» **What is being asked**: Only a number is expected: the count of lines in the listing where "thumb" occurs.
>>>
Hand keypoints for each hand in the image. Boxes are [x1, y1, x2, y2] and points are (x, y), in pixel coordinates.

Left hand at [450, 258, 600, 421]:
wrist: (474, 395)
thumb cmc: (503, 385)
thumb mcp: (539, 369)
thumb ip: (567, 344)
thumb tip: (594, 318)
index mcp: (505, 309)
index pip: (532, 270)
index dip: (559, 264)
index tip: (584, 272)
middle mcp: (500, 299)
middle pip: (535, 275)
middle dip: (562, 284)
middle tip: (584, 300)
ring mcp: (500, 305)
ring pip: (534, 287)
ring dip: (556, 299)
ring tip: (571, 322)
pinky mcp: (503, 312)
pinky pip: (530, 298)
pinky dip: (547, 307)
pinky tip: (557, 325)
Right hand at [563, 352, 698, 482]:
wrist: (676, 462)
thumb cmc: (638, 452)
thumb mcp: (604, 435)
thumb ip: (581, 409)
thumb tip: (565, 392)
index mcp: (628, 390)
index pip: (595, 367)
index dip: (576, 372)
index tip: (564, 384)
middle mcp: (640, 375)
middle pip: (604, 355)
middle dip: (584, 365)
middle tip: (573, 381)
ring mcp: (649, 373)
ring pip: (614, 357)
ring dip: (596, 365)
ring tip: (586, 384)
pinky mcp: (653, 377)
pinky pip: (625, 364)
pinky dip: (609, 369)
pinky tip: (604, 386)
<<<
» **Expected answer**: 8